The baby is sent to grow up with his grandmother, but Nathan can't forget him and is compelled to pay her a visit. He asks for one simple promise - that one day she will introduce the boy to Nathan and tell him, 'This is the man who found you in the woods.'
Years pass and Nathan assumes that the old lady has not kept her promise, until one day an angry, troubled boy arrives on his doorstep with a suitcase . . .
 


WOW! Now THAT is some elevator speech!

I found myself woven into the story immediately, and this lasted until the very end. In fact, I was a bit sad to come to the conclusion because it was so satisfying.

I enjoyed the steadiness of the main character, Nathan. He approached life with logic, honesty, integrity, and truth. His decisions were unemotional and made sense to me, I became aware of how much I preferred these types of people over the ones I seem to spend much of my day with - you know. those we see on the news. The characters in this story made me more consciously aware of how being immersed with a character who is thoughtful, stable, and steady can rub off on you and you also want to become a better person. I started to pay more attention to how I came to conclusions and made my choices.

Here was a fictional character helping me to see a different way of looking at something and making a decision. For example, when Nathan was supposed to make a choice between two people, his response gave me pause. I was enamored with his logical explanations of how his mind worked and how this guided his life.

I then started to compare the characteristics of the protagonist with other characters I see in my everyday life, like Donald Trump, a political candidate. He is chaotic, illogical, self obsessed, not very honest, and without much integrity. So I compared how I FELT when I spent an evening with the Donald (via the news) against spending time with the protagonist, Nathan, in this book. I became an emotional wreck with the Donald but found I was filled with hope and possibility when I spent the evening reading the book.

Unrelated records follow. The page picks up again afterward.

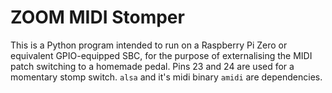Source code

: # ZOOM MIDI Stomper

This is a Python program intended to run on a Raspberry Pi Zero or equivalent GPIO-equipped SBC, for the purpose of externalising the MIDI patch switching to a homemade pedal. Pins 23 and 24 are used for a momentary stomp switch. `alsa` and it's midi binary `amidi` are dependencies.
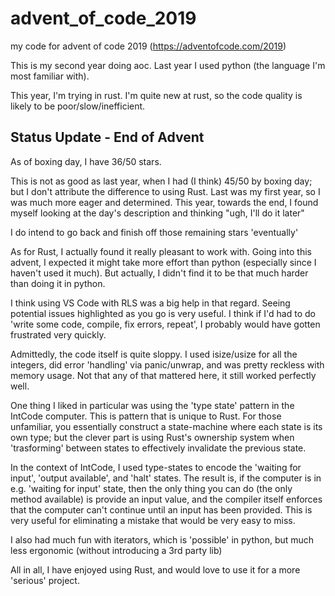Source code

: # advent_of_code_2019

my code for advent of code 2019 (https://adventofcode.com/2019)

This is my second year doing aoc. Last year I used python (the language I'm most familiar with).

This year, I'm trying in rust. I'm quite new at rust, so the code quality is likely to be poor/slow/inefficient.

## Status Update - End of Advent

As of boxing day, I have 36/50 stars.

This is not as good as last year, when I had (I think) 45/50 by boxing day; but I don't attribute the difference to using Rust. Last was my first year, so I was much more eager and determined. This year, towards the end, I found myself looking at the day's description and thinking "ugh, I'll do it later"

I do intend to go back and finish off those remaining stars 'eventually'

As for Rust, I actually found it really pleasant to work with. Going into this advent, I expected it might take more effort than python (especially since I haven't used it much). But actually, I didn't find it to be that much harder than doing it in python.

I think using VS Code with RLS was a big help in that regard. Seeing potential issues highlighted as you go is very useful. I think if I'd had to do 'write some code, compile, fix errors, repeat', I probably would have gotten frustrated very quickly.

Admittedly, the code itself is quite sloppy. I used isize/usize for all the integers, did error 'handling' via panic/unwrap, and was pretty reckless with memory usage. Not that any of that mattered here, it still worked perfectly well.

One thing I liked in particular was using the 'type state' pattern in the IntCode computer. This is pattern that is unique to Rust. For those unfamiliar, you essentially construct a state-machine where each state is its own type; but the clever part is using Rust's ownership system when 'trasforming' between states to effectively invalidate the previous state.

In the context of IntCode, I used type-states to encode the 'waiting for input', 'output available', and 'halt' states. The result is, if the computer is in e.g. 'waiting for input' state, then the only thing you can do (the only method available) is provide an input value, and the compiler itself enforces that the computer can't continue until an input has been provided. This is very useful for eliminating a mistake that would be very easy to miss.

I also had much fun with iterators, which is 'possible' in python, but much less ergonomic (without introducing a 3rd party lib)

All in all, I have enjoyed using Rust, and would love to use it for a more 'serious' project.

I realized my choices of spending time with the Donald and all that drama was impacting how I felt.

Just like grapes pick up the flavor of the environment they grow in and impact the flavor of the wine, so, too, do people's behavior change based on their environment, too. If you continue in an environment of chaos, lies, and distrust, who you are and how you lead your life are impacted. So I stopped seeing the Donald. I turned off the news.

If you are looking for a book that is a pleasure to read, can tear you up a bit here and there, and fill your heart with hope, give this book a try.